EXERCISE DIRECTIONS: Apart from the pictures, write out all the records exactly.

Data extracted from a collection
==============================
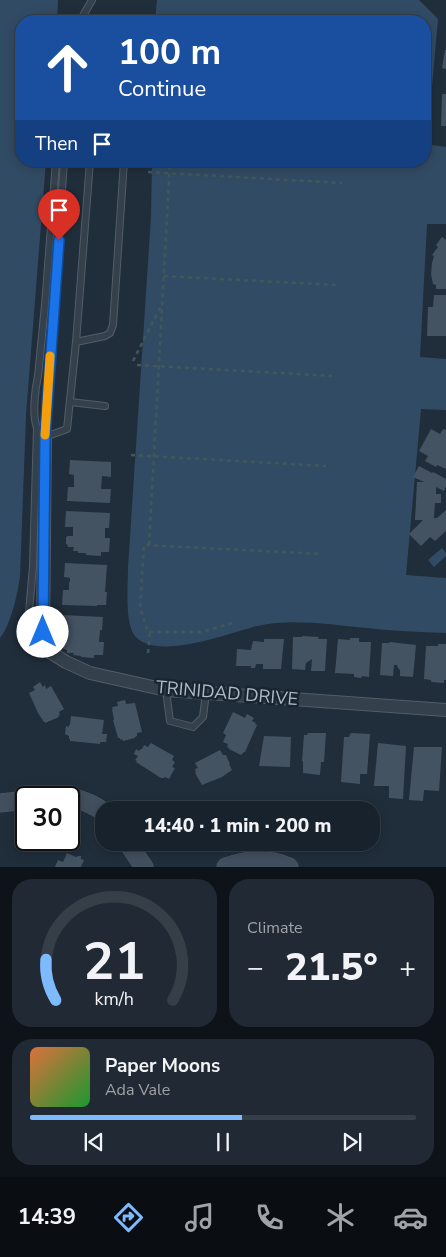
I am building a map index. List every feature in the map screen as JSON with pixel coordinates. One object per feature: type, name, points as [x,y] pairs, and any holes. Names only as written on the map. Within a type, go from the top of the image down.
[{"type":"street","points":[[45,437],[43,632],[46,643]]},
{"type":"street","name":"TRINIDAD DRIVE","points":[[46,643],[50,652],[90,673],[166,690],[446,710]]},
{"type":"street","points":[[80,799],[95,806]]},
{"type":"street","points":[[0,803],[15,801]]},
{"type":"street","points":[[133,851],[144,867]]},
{"type":"street","points":[[226,867],[258,860],[274,862],[289,867]]},
{"type":"lane","points":[[83,15],[92,0]]},
{"type":"lane","points":[[46,643],[31,633],[28,624],[33,566],[37,428],[34,421],[36,386],[45,305],[56,167]]},
{"type":"lane","points":[[64,167],[45,437],[67,429],[76,342],[90,167]]},
{"type":"lane","points":[[76,342],[105,336],[110,333],[113,325],[124,167]]},
{"type":"lane","points":[[70,402],[105,406]]},
{"type":"lane","points":[[166,690],[170,721],[193,727],[204,717],[206,693]]},
{"type":"path","points":[[149,545],[170,167]]},
{"type":"path","points":[[148,172],[342,182]]},
{"type":"path","points":[[164,276],[336,285]]},
{"type":"path","points":[[134,361],[162,305]]},
{"type":"path","points":[[137,365],[332,376]]},
{"type":"path","points":[[131,455],[326,466]]},
{"type":"path","points":[[148,653],[150,632],[148,632],[140,608],[144,545],[322,554]]},
{"type":"path","points":[[150,632],[202,632],[232,623]]},
{"type":"water","points":[[0,0],[58,0],[57,15],[15,15],[15,167],[46,167],[26,415],[20,576],[11,617],[0,638]]},
{"type":"water","points":[[157,0],[419,0],[438,19],[431,99],[431,15],[156,15]]},
{"type":"water","points":[[431,128],[432,145],[446,147],[446,224],[427,224],[420,357],[446,359],[446,410],[421,409],[406,575],[446,578],[446,633],[312,623],[284,623],[257,626],[195,643],[162,646],[148,644],[137,638],[133,633],[128,616],[128,568],[151,217],[152,167],[431,167]]},
{"type":"water","points":[[442,548],[446,556],[434,567],[428,560]]},
{"type":"building","points":[[446,50],[446,69],[442,68]]},
{"type":"building","points":[[442,94],[446,94],[446,126],[441,126]]},
{"type":"building","points":[[442,237],[446,240],[446,289],[436,289],[431,274],[434,256],[432,255]]},
{"type":"building","points":[[434,295],[446,295],[446,336],[427,336],[428,307],[433,307]]},
{"type":"building","points":[[431,429],[440,434],[443,429],[446,430],[446,469],[437,465],[436,467],[425,461],[428,456],[419,451]]},
{"type":"building","points":[[70,460],[111,462],[111,477],[102,476],[101,489],[111,489],[110,503],[67,501],[68,487],[74,487],[74,475],[69,474]]},
{"type":"building","points":[[419,466],[446,479],[444,491],[436,487],[436,494],[441,494],[441,503],[435,503],[434,518],[437,518],[446,510],[446,531],[435,541],[430,537],[421,546],[409,534],[423,520],[415,520],[417,482],[424,482],[413,477]]},
{"type":"building","points":[[66,511],[110,513],[109,528],[105,528],[105,538],[110,538],[109,552],[101,552],[101,556],[86,555],[86,553],[73,551],[74,547],[68,547],[66,537],[73,536],[73,527],[65,527]]},
{"type":"building","points":[[65,563],[107,565],[106,605],[62,605],[63,590],[69,590],[70,582],[70,578],[64,577]]},
{"type":"building","points":[[62,615],[103,617],[99,642],[104,642],[103,655],[94,655],[94,658],[67,653],[67,650],[62,648],[61,641],[67,640],[68,629],[61,629]]},
{"type":"building","points":[[302,636],[327,639],[325,671],[311,671],[312,659],[306,663],[305,670],[292,669],[293,637]]},
{"type":"building","points":[[350,638],[359,638],[359,642],[371,642],[369,677],[362,676],[361,678],[354,677],[354,674],[335,673],[338,639],[350,640]]},
{"type":"building","points":[[264,639],[284,639],[281,669],[263,669],[263,664],[256,664],[255,668],[251,668],[251,666],[236,666],[237,649],[251,650],[253,641],[264,642]]},
{"type":"building","points":[[382,643],[416,645],[413,677],[400,676],[400,670],[397,665],[394,665],[393,676],[380,675]]},
{"type":"building","points":[[438,644],[446,644],[446,680],[444,680],[444,683],[431,682],[431,680],[424,679],[426,646],[438,646]]},
{"type":"building","points":[[40,682],[43,687],[45,685],[46,689],[51,686],[64,709],[59,712],[59,717],[45,723],[29,693],[35,690],[33,687]]},
{"type":"building","points":[[125,700],[126,704],[135,703],[142,732],[137,733],[135,738],[123,741],[118,738],[112,707],[118,706],[117,702]]},
{"type":"building","points":[[233,712],[245,718],[247,714],[254,718],[252,721],[257,725],[245,752],[241,755],[229,749],[227,747],[228,744],[223,742],[226,735],[223,733]]},
{"type":"building","points":[[71,716],[104,720],[102,734],[107,734],[106,742],[100,742],[100,744],[70,741],[69,736],[65,734],[66,726],[69,727],[70,725]]},
{"type":"building","points":[[308,733],[326,733],[324,762],[321,762],[320,775],[303,773],[304,735]]},
{"type":"building","points":[[351,733],[370,734],[367,774],[360,774],[360,784],[341,782],[344,737],[349,737]]},
{"type":"building","points":[[264,736],[291,737],[290,767],[259,766]]},
{"type":"building","points":[[151,743],[174,756],[172,760],[175,762],[172,767],[175,768],[169,779],[161,778],[135,760],[138,756],[134,754],[136,749],[139,751],[144,745],[148,747]]},
{"type":"building","points":[[378,743],[406,746],[403,799],[389,798],[389,786],[374,786]]},
{"type":"building","points":[[414,747],[442,747],[439,791],[424,790],[423,801],[409,800]]},
{"type":"building","points":[[220,750],[223,755],[226,755],[232,770],[222,777],[202,785],[195,773],[195,769],[198,768],[195,763]]},
{"type":"building","points":[[67,853],[76,857],[81,856],[81,859],[84,860],[81,867],[55,867],[58,860],[63,862]]},
{"type":"slow traffic","points":[[45,435],[50,356]]},
{"type":"route","points":[[43,632],[45,437],[59,240]]}]
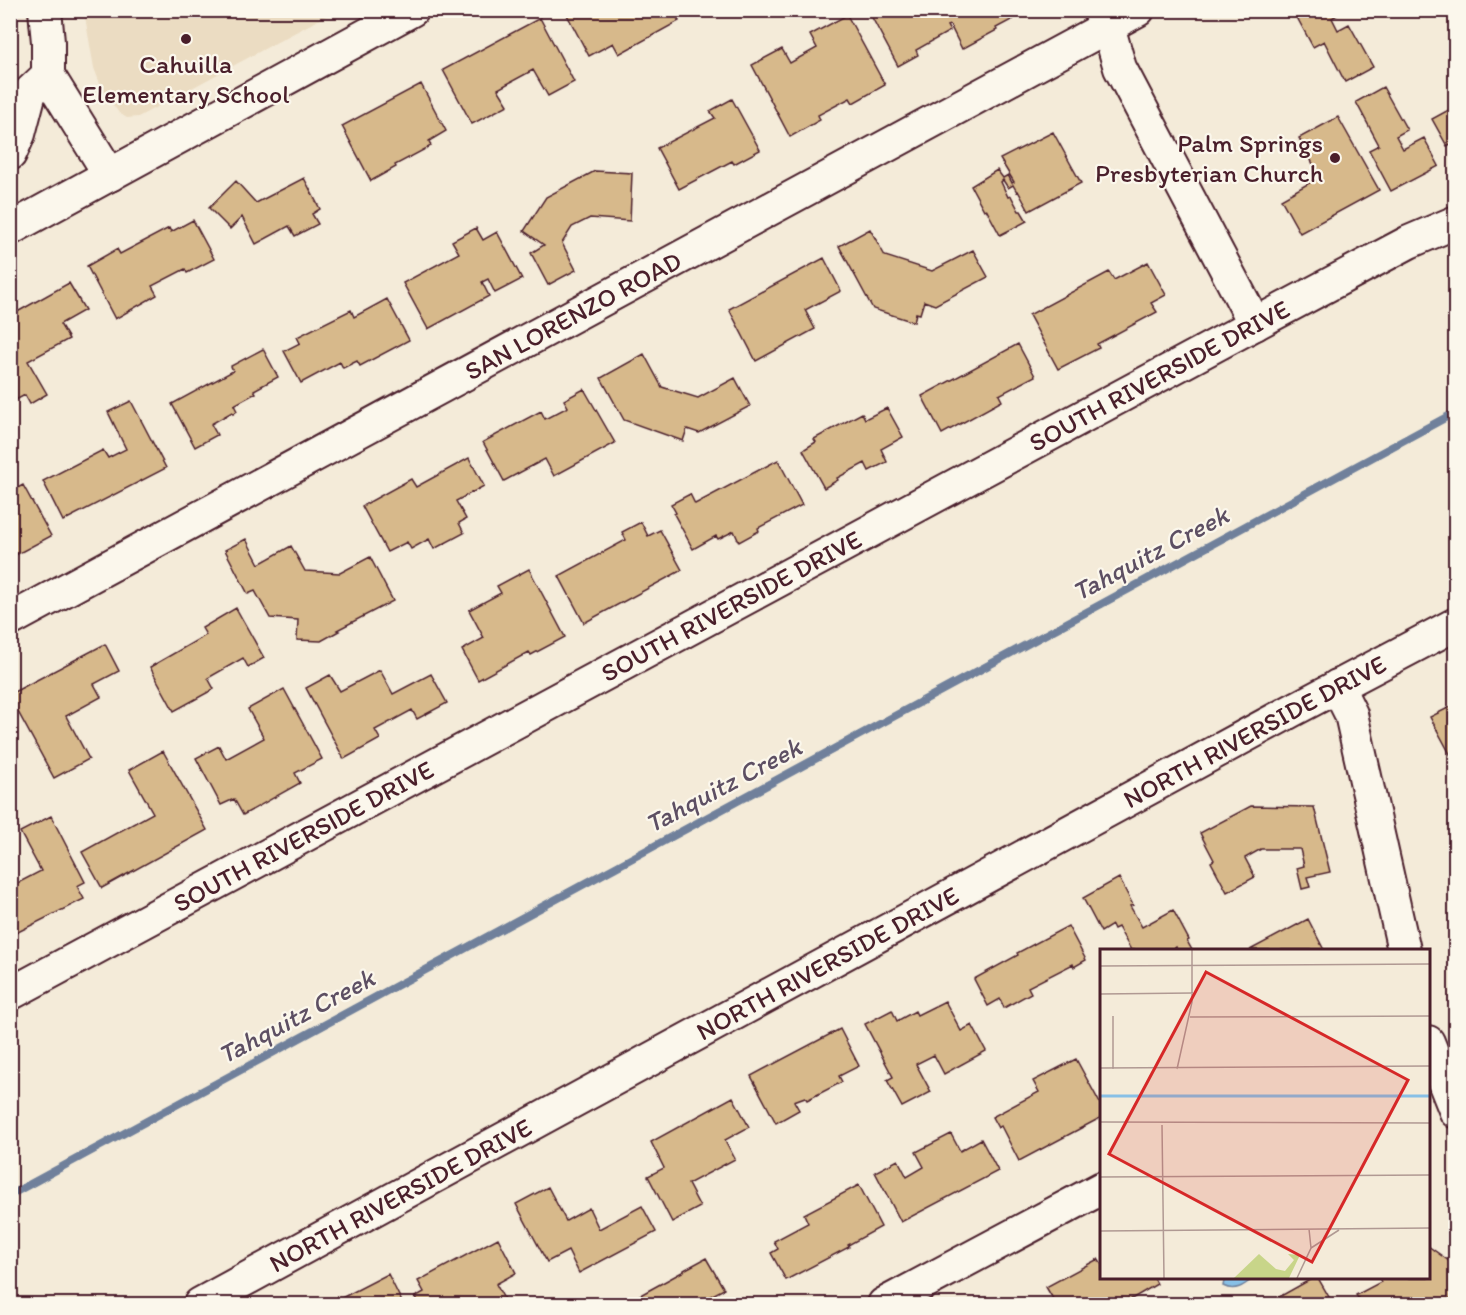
==============================
RESPONSE TO THE EXERCISE:
I am building a map index. List every feature in the map screen as JSON with pixel coordinates. One object per feature: type, name, points as [x,y] pairs, and any holes. Names only as written on the map. Within a type, go from the top of the image down.
[{"type":"street","points":[[45,437],[43,632],[46,643]]},
{"type":"street","name":"TRINIDAD DRIVE","points":[[46,643],[50,652],[90,673],[166,690],[446,710]]},
{"type":"street","points":[[80,799],[95,806]]},
{"type":"street","points":[[0,803],[15,801]]},
{"type":"street","points":[[133,851],[144,867]]},
{"type":"street","points":[[226,867],[258,860],[274,862],[289,867]]},
{"type":"lane","points":[[83,15],[92,0]]},
{"type":"lane","points":[[46,643],[31,633],[28,624],[33,566],[37,428],[34,421],[36,386],[45,305],[56,167]]},
{"type":"lane","points":[[64,167],[45,437],[67,429],[76,342],[90,167]]},
{"type":"lane","points":[[76,342],[105,336],[110,333],[113,325],[124,167]]},
{"type":"lane","points":[[70,402],[105,406]]},
{"type":"lane","points":[[166,690],[170,721],[193,727],[204,717],[206,693]]},
{"type":"path","points":[[149,545],[170,167]]},
{"type":"path","points":[[148,172],[342,182]]},
{"type":"path","points":[[164,276],[336,285]]},
{"type":"path","points":[[134,361],[162,305]]},
{"type":"path","points":[[137,365],[332,376]]},
{"type":"path","points":[[131,455],[326,466]]},
{"type":"path","points":[[148,653],[150,632],[148,632],[140,608],[144,545],[322,554]]},
{"type":"path","points":[[150,632],[202,632],[232,623]]},
{"type":"water","points":[[0,0],[58,0],[57,15],[15,15],[15,167],[46,167],[26,415],[20,576],[11,617],[0,638]]},
{"type":"water","points":[[157,0],[419,0],[438,19],[431,99],[431,15],[156,15]]},
{"type":"water","points":[[431,128],[432,145],[446,147],[446,224],[427,224],[420,357],[446,359],[446,410],[421,409],[406,575],[446,578],[446,633],[312,623],[284,623],[257,626],[195,643],[162,646],[148,644],[137,638],[133,633],[128,616],[128,568],[151,217],[152,167],[431,167]]},
{"type":"water","points":[[442,548],[446,556],[434,567],[428,560]]},
{"type":"building","points":[[446,50],[446,69],[442,68]]},
{"type":"building","points":[[442,94],[446,94],[446,126],[441,126]]},
{"type":"building","points":[[442,237],[446,240],[446,289],[436,289],[431,274],[434,256],[432,255]]},
{"type":"building","points":[[434,295],[446,295],[446,336],[427,336],[428,307],[433,307]]},
{"type":"building","points":[[431,429],[440,434],[443,429],[446,430],[446,469],[437,465],[436,467],[425,461],[428,456],[419,451]]},
{"type":"building","points":[[70,460],[111,462],[111,477],[102,476],[101,489],[111,489],[110,503],[67,501],[68,487],[74,487],[74,475],[69,474]]},
{"type":"building","points":[[419,466],[446,479],[444,491],[436,487],[436,494],[441,494],[441,503],[435,503],[434,518],[437,518],[446,510],[446,531],[435,541],[430,537],[421,546],[409,534],[423,520],[415,520],[417,482],[424,482],[413,477]]},
{"type":"building","points":[[66,511],[110,513],[109,528],[105,528],[105,538],[110,538],[109,552],[101,552],[101,556],[86,555],[86,553],[73,551],[74,547],[68,547],[66,537],[73,536],[73,527],[65,527]]},
{"type":"building","points":[[65,563],[107,565],[106,605],[62,605],[63,590],[69,590],[70,582],[70,578],[64,577]]},
{"type":"building","points":[[62,615],[103,617],[99,642],[104,642],[103,655],[94,655],[94,658],[67,653],[67,650],[62,648],[61,641],[67,640],[68,629],[61,629]]},
{"type":"building","points":[[302,636],[327,639],[325,671],[311,671],[312,659],[306,663],[305,670],[292,669],[293,637]]},
{"type":"building","points":[[350,638],[359,638],[359,642],[371,642],[369,677],[362,676],[361,678],[354,677],[354,674],[335,673],[338,639],[350,640]]},
{"type":"building","points":[[264,639],[284,639],[281,669],[263,669],[263,664],[256,664],[255,668],[251,668],[251,666],[236,666],[237,649],[251,650],[253,641],[264,642]]},
{"type":"building","points":[[382,643],[416,645],[413,677],[400,676],[400,670],[397,665],[394,665],[393,676],[380,675]]},
{"type":"building","points":[[438,644],[446,644],[446,680],[444,680],[444,683],[431,682],[431,680],[424,679],[426,646],[438,646]]},
{"type":"building","points":[[40,682],[43,687],[45,685],[46,689],[51,686],[64,709],[59,712],[59,717],[45,723],[29,693],[35,690],[33,687]]},
{"type":"building","points":[[125,700],[126,704],[135,703],[142,732],[137,733],[135,738],[123,741],[118,738],[112,707],[118,706],[117,702]]},
{"type":"building","points":[[233,712],[245,718],[247,714],[254,718],[252,721],[257,725],[245,752],[241,755],[229,749],[227,747],[228,744],[223,742],[226,735],[223,733]]},
{"type":"building","points":[[71,716],[104,720],[102,734],[107,734],[106,742],[100,742],[100,744],[70,741],[69,736],[65,734],[66,726],[69,727],[70,725]]},
{"type":"building","points":[[308,733],[326,733],[324,762],[321,762],[320,775],[303,773],[304,735]]},
{"type":"building","points":[[351,733],[370,734],[367,774],[360,774],[360,784],[341,782],[344,737],[349,737]]},
{"type":"building","points":[[264,736],[291,737],[290,767],[259,766]]},
{"type":"building","points":[[151,743],[174,756],[172,760],[175,762],[172,767],[175,768],[169,779],[161,778],[135,760],[138,756],[134,754],[136,749],[139,751],[144,745],[148,747]]},
{"type":"building","points":[[378,743],[406,746],[403,799],[389,798],[389,786],[374,786]]},
{"type":"building","points":[[414,747],[442,747],[439,791],[424,790],[423,801],[409,800]]},
{"type":"building","points":[[220,750],[223,755],[226,755],[232,770],[222,777],[202,785],[195,773],[195,769],[198,768],[195,763]]},
{"type":"building","points":[[67,853],[76,857],[81,856],[81,859],[84,860],[81,867],[55,867],[58,860],[63,862]]},
{"type":"slow traffic","points":[[45,435],[50,356]]},
{"type":"route","points":[[43,632],[45,437],[59,240]]}]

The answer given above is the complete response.